■ WORK TASK: Read the records below and copy each line that contains "Sokrates".
----
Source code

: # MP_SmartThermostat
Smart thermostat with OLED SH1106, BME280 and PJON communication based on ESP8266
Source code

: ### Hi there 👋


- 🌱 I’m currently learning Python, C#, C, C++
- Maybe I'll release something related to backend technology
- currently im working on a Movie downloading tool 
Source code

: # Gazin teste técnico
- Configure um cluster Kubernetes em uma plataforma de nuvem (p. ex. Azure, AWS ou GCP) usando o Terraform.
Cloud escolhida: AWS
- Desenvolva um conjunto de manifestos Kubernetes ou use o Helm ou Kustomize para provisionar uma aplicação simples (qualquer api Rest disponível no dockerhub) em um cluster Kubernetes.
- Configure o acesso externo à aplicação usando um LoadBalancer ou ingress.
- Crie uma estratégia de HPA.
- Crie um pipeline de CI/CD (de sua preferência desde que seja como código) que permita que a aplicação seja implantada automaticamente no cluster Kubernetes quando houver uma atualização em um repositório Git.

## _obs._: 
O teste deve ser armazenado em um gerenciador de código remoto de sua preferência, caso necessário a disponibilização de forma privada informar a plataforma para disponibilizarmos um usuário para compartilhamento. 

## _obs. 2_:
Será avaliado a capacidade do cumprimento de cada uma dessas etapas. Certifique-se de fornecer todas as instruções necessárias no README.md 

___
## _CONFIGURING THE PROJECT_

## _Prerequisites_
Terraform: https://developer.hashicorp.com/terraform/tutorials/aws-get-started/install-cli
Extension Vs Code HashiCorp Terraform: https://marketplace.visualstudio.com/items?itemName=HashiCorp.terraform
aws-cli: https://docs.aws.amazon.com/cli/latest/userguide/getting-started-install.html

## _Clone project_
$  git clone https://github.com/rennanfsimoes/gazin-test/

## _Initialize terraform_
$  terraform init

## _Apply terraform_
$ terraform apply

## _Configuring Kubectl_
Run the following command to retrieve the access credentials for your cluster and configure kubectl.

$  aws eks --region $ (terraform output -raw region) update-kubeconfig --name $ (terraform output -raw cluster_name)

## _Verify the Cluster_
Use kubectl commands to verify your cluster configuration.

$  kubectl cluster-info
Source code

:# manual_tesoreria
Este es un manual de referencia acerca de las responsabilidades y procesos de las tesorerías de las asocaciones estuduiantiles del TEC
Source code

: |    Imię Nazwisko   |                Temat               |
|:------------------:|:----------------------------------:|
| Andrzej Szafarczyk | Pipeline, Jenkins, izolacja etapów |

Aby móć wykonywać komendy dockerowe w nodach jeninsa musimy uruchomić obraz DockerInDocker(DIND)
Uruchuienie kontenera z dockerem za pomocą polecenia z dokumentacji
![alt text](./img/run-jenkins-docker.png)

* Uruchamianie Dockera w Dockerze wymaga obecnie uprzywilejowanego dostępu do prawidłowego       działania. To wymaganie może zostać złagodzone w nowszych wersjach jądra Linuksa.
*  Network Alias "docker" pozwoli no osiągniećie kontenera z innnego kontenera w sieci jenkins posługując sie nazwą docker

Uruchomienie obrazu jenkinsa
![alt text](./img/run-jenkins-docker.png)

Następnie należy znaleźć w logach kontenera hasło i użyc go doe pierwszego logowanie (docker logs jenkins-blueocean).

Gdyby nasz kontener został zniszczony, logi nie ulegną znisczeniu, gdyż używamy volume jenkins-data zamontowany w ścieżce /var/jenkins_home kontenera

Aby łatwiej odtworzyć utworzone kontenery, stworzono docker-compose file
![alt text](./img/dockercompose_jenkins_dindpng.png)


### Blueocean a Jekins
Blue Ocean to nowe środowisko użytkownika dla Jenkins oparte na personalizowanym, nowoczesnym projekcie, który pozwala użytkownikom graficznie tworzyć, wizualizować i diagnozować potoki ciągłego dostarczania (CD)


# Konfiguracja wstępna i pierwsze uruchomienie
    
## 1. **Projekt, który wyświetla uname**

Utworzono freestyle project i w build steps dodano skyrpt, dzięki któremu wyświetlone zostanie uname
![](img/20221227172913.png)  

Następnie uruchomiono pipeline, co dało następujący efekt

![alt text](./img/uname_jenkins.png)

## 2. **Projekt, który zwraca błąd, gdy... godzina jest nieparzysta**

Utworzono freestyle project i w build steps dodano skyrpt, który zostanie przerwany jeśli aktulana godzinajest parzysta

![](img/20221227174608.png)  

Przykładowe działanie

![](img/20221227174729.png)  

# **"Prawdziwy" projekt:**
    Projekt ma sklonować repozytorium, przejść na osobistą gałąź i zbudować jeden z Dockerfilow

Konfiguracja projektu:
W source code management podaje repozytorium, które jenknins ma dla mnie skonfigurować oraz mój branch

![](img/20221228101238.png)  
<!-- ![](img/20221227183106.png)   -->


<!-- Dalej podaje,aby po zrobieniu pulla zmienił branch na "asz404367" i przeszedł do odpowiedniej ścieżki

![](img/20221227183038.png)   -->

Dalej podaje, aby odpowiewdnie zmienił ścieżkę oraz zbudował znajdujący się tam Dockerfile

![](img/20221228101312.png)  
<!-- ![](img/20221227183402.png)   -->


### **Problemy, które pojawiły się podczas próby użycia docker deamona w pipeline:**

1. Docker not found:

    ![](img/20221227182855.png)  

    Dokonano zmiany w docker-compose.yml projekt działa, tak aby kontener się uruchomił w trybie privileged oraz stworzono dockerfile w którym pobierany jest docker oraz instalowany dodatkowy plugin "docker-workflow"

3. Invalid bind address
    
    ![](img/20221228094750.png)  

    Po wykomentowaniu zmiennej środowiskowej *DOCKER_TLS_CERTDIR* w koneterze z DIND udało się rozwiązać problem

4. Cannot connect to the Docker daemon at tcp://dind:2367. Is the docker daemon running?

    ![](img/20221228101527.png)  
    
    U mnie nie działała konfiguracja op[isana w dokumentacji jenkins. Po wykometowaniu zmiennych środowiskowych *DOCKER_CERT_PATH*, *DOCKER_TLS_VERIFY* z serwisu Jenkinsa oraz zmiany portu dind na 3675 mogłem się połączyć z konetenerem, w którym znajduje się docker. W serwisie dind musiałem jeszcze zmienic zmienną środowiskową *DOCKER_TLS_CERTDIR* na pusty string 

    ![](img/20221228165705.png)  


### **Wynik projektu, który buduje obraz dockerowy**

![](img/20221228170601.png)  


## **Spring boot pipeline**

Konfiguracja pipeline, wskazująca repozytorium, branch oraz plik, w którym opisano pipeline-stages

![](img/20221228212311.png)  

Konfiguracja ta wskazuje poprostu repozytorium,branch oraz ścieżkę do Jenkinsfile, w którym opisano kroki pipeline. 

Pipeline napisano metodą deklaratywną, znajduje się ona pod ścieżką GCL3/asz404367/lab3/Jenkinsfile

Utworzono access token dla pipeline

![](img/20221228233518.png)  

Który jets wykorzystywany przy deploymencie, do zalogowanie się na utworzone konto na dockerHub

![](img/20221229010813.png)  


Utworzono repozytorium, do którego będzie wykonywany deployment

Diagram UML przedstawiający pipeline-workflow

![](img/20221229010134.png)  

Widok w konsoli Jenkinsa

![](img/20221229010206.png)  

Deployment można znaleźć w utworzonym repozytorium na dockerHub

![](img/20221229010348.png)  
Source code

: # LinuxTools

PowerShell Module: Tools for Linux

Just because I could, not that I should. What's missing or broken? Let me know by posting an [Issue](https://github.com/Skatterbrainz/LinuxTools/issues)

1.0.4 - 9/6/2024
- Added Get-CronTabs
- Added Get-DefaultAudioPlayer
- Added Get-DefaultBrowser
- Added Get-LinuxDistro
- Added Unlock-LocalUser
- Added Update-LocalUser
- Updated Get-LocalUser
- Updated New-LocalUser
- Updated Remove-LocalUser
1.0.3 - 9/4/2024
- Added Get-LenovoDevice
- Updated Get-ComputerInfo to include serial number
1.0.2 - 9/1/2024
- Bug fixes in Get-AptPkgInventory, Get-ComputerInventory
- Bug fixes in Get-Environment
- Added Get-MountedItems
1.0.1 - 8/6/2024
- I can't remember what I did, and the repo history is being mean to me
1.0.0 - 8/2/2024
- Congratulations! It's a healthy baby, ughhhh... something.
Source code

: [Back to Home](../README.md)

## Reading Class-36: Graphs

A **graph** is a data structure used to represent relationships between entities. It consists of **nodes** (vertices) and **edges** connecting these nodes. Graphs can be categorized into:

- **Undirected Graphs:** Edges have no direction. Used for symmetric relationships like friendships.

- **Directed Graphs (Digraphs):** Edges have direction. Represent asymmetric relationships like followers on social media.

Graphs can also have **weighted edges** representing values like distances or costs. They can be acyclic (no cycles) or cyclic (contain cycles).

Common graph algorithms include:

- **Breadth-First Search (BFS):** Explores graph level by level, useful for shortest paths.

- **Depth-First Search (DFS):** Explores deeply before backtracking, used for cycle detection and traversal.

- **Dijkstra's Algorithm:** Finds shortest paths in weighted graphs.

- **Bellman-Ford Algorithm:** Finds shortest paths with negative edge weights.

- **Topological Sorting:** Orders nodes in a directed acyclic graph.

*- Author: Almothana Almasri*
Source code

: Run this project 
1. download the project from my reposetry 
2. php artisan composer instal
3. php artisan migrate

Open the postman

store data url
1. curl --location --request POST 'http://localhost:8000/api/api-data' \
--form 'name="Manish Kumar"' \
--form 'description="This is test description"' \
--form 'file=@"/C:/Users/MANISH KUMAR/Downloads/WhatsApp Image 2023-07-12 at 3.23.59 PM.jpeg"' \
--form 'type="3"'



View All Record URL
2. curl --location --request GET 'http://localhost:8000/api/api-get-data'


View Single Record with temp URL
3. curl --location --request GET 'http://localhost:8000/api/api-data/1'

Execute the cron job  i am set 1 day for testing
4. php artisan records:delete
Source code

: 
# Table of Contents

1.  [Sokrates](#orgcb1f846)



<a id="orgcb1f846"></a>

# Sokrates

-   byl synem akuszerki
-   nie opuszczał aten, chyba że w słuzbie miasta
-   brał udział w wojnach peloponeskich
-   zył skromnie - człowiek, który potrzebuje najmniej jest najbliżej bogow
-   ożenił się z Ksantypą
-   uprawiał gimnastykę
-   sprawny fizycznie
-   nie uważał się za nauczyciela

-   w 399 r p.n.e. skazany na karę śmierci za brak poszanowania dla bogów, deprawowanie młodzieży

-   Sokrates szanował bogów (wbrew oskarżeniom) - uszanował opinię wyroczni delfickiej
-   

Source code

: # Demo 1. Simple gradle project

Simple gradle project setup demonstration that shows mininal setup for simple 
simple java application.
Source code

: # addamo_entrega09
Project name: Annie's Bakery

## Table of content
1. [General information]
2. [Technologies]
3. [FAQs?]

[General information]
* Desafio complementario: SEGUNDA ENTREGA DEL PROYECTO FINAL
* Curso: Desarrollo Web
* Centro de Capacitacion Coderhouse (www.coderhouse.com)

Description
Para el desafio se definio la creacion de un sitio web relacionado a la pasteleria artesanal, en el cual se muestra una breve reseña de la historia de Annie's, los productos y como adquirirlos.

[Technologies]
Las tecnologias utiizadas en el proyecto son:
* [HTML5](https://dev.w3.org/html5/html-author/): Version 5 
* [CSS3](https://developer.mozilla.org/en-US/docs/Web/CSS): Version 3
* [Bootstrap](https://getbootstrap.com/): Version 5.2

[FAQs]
----
■ ANSWER TO THIS TASK:
1.  [Sokrates](#orgcb1f846)
# Sokrates
-   Sokrates szanował bogów (wbrew oskarżeniom) - uszanował opinię wyroczni delfickiej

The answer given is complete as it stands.